Et il faudrait encore évoquer la venue d’Alicia Keys (17), d’Eddy Grant (16), d’Erykah Badu (4), du très rare Joe Jackson (5), de Gilberto Gil (12), de la Française Camille précédée de la jeune et remarquable Suissesse Sophie Hunger (6), mais on s’arrêtera là pour cause d’énumération fastidieuse. Un nom tout de même, encore, à souligner: Quincy Jones…

Honneur à Quincy

Quincy Jones qui fête cette année ses 75 ans d’existence, fidèle du festival dont il coproduisit même quelques éditions au début des années 90. Quincy Jones, qui, s’il sera fêté aux Etats-Unis, le sera plus encore à Montreux avec une liste d’invités longue comme le Lac Léman. L’événement aura lieu le 14 juillet, en présence du maestro.

«Quincy Jones est le dernier survivant, compositeur de jazz, de pop, de hip-hop, de musique de film, il a touché à tout avec un génie incomparable. Saisir l’occasion de lui rendre hommage nous a permis de partir sur un projet où tout à coup, j’ai été bombardé de demandes aussi différentes que celles de Nana Mouskouri, qui a enregistré avec Quincy il y a 30 ans, de Petula Clark, Chaka Khan, Joe Sample, sans parler des autres!» Par exemple Mick Hucknall, Curtis Stigers ou Al Jarreau!

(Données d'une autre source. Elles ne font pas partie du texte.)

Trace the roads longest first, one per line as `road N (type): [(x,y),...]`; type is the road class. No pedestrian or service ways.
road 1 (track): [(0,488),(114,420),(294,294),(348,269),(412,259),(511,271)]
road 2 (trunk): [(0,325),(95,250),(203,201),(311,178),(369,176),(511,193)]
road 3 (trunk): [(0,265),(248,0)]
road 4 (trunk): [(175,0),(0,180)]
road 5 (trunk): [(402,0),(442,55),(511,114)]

A noter ce soir là la baguette du suisse Pepe Lienhard, grand orchestrateur de la soirée, aux commandes du «Swiss Army Big Band», cela ne s’invente pas. Un Pepe Lienhard fan inconditionnel de Quincy Jones depuis l’âge de 15 ans: «C’est l’influence la plus importante de ma vie», dit-il à swissinfo. Jouer face à lui, c’est «a dream come true», s’enflamme-t-il.

A vos portemonnaies!

Si l’on écarquille les yeux en découvrant la programmation de ce 42ème Montreux Jazz Festival, on les écarquille tout autant à la lecture des prix. Pour la salle principale, le prix des places démarre à 80 francs et s’envole… jusqu’à 380 francs! Pour le Miles Davis Hall, les prix s’échelonnent entre 65 et 180 francs.

Des prix excessifs? Pas pour Claude Nobs. «On est dans des limites normales… certains concerts dans des stades, en plein air, vont jusqu’à 250 francs», constate-t-il. Et il est vrai que des Rolling Stones à Mylène Farmer en passant par Johnny Hallyday, le prix des billets atteint des sommets.

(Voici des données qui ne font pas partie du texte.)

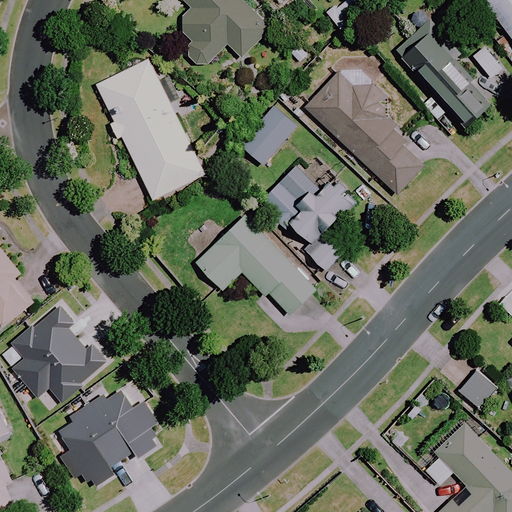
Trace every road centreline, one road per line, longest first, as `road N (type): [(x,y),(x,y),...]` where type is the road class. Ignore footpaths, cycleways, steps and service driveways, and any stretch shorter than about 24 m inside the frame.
road 1 (residential): [(266,456),(88,244),(49,186),(29,125)]
road 2 (tertiary): [(266,456),(511,207)]
road 3 (residential): [(29,125),(29,71),(49,0)]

«Si on présente des concerts accessibles autour des 100 francs, je pense que c’est tout à fait acceptable, car on les présente dans d’excellentes conditions, avec une acoustique fantastique», ajoute Claude Nobs.

Avant de mettre le poids sur ce qui, pour lui, constitue une dimension essentielle du MJF: «Surtout, il y a tout le reste, qui est gratuit: les montagnes et le lac, mais aussi les workshops, les concerts gratuits, les présentations d’archives en haute-définition. Si on prend le prix d’une soirée et qu’on le divise par le nombre d’heures de divertissement et de musique que l’on peut vivre pendant une journée, on arrive à un prix très bas!», conclut-il.

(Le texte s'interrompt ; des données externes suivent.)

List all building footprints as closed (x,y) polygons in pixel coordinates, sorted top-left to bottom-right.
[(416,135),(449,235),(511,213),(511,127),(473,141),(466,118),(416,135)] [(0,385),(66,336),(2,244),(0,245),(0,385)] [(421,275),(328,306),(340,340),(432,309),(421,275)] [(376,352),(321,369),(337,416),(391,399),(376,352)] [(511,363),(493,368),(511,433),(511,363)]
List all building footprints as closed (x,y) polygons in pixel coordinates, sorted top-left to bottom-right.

C’est vrai. Montreux, c’est une formidable qualité d’écoute des concerts payants et une quantité de découvertes parallèles (250 concerts et DJ gratuits). N’empêche… Pour ceux qui rêvent depuis toujours de voir Cohen entonner «Bird on the Wire», devoir débourser 140 francs (debout) ou entre 280 ou 350 francs (assis), le choc est dur.

Un choc qui est sans doute moins dû au festival en lui-même qu’à l’étonnante trajectoire néo-libérale qu’ont suivi les idoles – idéalistes et idéalisées – d’antan… y compris les poètes canadiens à tendance bouddhiste. Nous y reviendrons.

swissinfo, Bernard Léchot

Cette 42ème édition aura lieu du 4 au 19 juillet.

Au total, les deux scènes verront défiler près de 90 groupes.

Une trentaine de concerts sont des exclusivités suisses, dont ceux de Sheryl Crow, Joan Baez, The Raconteurs, Leonard Cohen et Madness, Gnarls Barkley et Travis, Etta James et les Babyshambles.

Maintes animations complètent la programmation, dont 250 concerts et DJ gratuits, des croisières sur le Léman et des voyages musicaux en train.

Les organisateurs disposent d’un budget de 18 millions.

Quelque 95’000 billets sont mis en vente depuis mercredi. L’édition précédente avait attiré 220’000 personnes.